= What you are asked to do =
Output all entries precisely and leave out the pictures.

Stored items:
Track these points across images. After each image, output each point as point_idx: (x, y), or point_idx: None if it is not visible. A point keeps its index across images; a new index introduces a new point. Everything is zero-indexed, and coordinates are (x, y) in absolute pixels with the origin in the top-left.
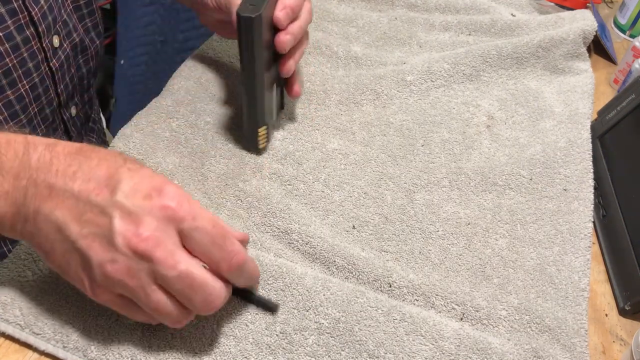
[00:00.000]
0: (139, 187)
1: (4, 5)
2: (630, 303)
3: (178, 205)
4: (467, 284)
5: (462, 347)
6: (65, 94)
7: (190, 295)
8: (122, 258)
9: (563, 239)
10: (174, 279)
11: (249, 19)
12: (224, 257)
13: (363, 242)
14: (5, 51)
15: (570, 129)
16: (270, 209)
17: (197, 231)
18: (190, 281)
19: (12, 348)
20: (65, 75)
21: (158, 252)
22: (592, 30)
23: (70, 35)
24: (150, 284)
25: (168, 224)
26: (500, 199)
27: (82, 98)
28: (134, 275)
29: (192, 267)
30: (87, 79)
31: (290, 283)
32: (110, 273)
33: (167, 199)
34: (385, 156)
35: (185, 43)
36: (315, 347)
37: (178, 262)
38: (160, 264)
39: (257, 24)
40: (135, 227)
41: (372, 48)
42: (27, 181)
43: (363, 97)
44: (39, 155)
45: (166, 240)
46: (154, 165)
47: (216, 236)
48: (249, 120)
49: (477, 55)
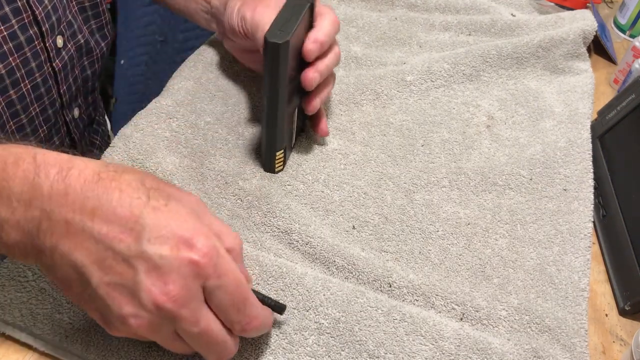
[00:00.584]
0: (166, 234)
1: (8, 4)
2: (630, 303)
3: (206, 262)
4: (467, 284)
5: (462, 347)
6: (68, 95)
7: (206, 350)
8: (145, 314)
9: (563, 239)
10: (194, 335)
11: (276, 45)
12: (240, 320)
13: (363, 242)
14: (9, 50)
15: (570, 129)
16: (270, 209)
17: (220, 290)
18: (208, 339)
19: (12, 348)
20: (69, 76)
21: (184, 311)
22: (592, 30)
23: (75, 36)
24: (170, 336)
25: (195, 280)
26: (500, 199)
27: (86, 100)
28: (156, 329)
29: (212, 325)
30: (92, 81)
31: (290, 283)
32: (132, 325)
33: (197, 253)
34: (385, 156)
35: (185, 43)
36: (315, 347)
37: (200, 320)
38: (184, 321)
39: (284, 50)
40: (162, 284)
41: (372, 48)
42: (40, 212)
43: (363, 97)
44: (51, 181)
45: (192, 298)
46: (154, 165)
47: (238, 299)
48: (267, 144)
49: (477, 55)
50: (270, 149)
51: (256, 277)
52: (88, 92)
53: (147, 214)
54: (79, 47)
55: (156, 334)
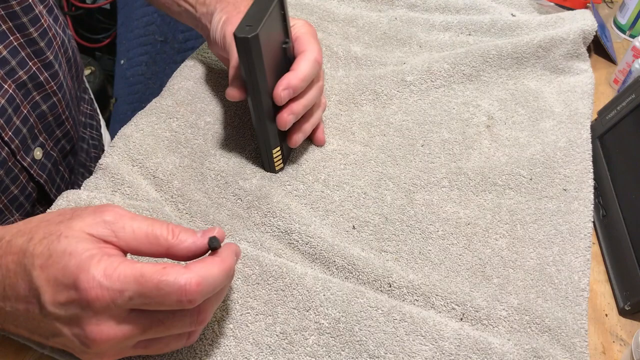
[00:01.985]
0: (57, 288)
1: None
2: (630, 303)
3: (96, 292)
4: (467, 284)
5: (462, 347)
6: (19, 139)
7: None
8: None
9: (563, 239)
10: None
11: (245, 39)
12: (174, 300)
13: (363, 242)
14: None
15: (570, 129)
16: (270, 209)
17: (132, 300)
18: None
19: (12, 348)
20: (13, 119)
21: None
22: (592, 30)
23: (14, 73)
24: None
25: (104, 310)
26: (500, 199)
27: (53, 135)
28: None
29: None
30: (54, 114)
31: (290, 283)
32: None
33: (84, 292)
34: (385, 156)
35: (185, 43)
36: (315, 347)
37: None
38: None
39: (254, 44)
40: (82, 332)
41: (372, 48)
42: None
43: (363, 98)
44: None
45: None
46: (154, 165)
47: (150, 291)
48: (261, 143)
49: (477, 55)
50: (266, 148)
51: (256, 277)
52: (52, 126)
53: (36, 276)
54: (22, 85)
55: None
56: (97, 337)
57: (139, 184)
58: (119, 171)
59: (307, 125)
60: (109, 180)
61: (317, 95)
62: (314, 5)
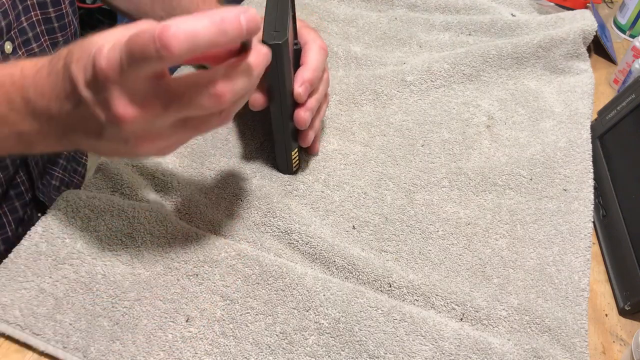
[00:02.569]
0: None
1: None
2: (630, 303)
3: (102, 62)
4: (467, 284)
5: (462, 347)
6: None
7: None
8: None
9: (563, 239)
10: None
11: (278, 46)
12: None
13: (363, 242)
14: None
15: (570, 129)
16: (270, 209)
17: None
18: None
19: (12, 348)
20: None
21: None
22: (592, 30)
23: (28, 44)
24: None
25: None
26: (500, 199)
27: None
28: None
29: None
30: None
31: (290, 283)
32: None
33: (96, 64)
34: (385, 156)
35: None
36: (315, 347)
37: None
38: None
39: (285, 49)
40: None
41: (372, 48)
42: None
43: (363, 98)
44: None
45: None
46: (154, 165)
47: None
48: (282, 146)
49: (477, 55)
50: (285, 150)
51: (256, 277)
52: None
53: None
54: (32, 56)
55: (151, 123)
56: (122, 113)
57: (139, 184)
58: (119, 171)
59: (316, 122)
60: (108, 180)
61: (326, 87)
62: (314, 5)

= Completed exercise =
Track these points across images. After each image, output each point as point_idx: (x, y), or point_idx: None if it is not visible. A point keeps its index across images; a new index introduces a new point. Everything is zero-indexed, and coordinates are (x, y) in absolute pixels with the origin in the top-left.
[00:00.000]
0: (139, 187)
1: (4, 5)
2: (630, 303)
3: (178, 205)
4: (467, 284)
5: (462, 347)
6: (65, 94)
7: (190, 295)
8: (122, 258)
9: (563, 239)
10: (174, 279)
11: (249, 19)
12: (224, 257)
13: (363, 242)
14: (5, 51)
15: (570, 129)
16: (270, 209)
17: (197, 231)
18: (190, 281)
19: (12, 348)
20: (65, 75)
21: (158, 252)
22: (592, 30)
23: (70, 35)
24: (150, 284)
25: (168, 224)
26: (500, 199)
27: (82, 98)
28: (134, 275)
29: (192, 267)
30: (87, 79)
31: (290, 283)
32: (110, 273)
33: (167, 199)
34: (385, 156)
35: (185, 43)
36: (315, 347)
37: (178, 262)
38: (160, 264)
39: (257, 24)
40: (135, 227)
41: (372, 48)
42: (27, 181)
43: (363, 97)
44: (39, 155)
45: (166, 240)
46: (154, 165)
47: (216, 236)
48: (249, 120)
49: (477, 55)
[00:00.584]
0: (166, 234)
1: (8, 4)
2: (630, 303)
3: (206, 262)
4: (467, 284)
5: (462, 347)
6: (68, 95)
7: (206, 350)
8: (145, 314)
9: (563, 239)
10: (194, 335)
11: (276, 45)
12: (240, 320)
13: (363, 242)
14: (9, 50)
15: (570, 129)
16: (270, 209)
17: (220, 290)
18: (208, 339)
19: (12, 348)
20: (69, 76)
21: (184, 311)
22: (592, 30)
23: (75, 36)
24: (170, 336)
25: (195, 280)
26: (500, 199)
27: (86, 100)
28: (156, 329)
29: (212, 325)
30: (92, 81)
31: (290, 283)
32: (132, 325)
33: (197, 253)
34: (385, 156)
35: (185, 43)
36: (315, 347)
37: (200, 320)
38: (184, 321)
39: (284, 50)
40: (162, 284)
41: (372, 48)
42: (40, 212)
43: (363, 97)
44: (51, 181)
45: (192, 298)
46: (154, 165)
47: (238, 299)
48: (267, 144)
49: (477, 55)
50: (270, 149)
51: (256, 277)
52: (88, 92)
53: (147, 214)
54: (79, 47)
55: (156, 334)
[00:01.985]
0: (57, 288)
1: None
2: (630, 303)
3: (96, 292)
4: (467, 284)
5: (462, 347)
6: (19, 139)
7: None
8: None
9: (563, 239)
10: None
11: (245, 39)
12: (174, 300)
13: (363, 242)
14: None
15: (570, 129)
16: (270, 209)
17: (132, 300)
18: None
19: (12, 348)
20: (13, 119)
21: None
22: (592, 30)
23: (14, 73)
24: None
25: (104, 310)
26: (500, 199)
27: (53, 135)
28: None
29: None
30: (54, 114)
31: (290, 283)
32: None
33: (84, 292)
34: (385, 156)
35: (185, 43)
36: (315, 347)
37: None
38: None
39: (254, 44)
40: (82, 332)
41: (372, 48)
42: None
43: (363, 98)
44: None
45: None
46: (154, 165)
47: (150, 291)
48: (261, 143)
49: (477, 55)
50: (266, 148)
51: (256, 277)
52: (52, 126)
53: (36, 276)
54: (22, 85)
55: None
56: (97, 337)
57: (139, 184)
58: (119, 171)
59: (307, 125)
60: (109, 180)
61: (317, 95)
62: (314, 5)
[00:02.569]
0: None
1: None
2: (630, 303)
3: (102, 62)
4: (467, 284)
5: (462, 347)
6: None
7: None
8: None
9: (563, 239)
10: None
11: (278, 46)
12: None
13: (363, 242)
14: None
15: (570, 129)
16: (270, 209)
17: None
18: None
19: (12, 348)
20: None
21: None
22: (592, 30)
23: (28, 44)
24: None
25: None
26: (500, 199)
27: None
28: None
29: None
30: None
31: (290, 283)
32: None
33: (96, 64)
34: (385, 156)
35: None
36: (315, 347)
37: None
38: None
39: (285, 49)
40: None
41: (372, 48)
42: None
43: (363, 98)
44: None
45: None
46: (154, 165)
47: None
48: (282, 146)
49: (477, 55)
50: (285, 150)
51: (256, 277)
52: None
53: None
54: (32, 56)
55: (151, 123)
56: (122, 113)
57: (139, 184)
58: (119, 171)
59: (316, 122)
60: (108, 180)
61: (326, 87)
62: (314, 5)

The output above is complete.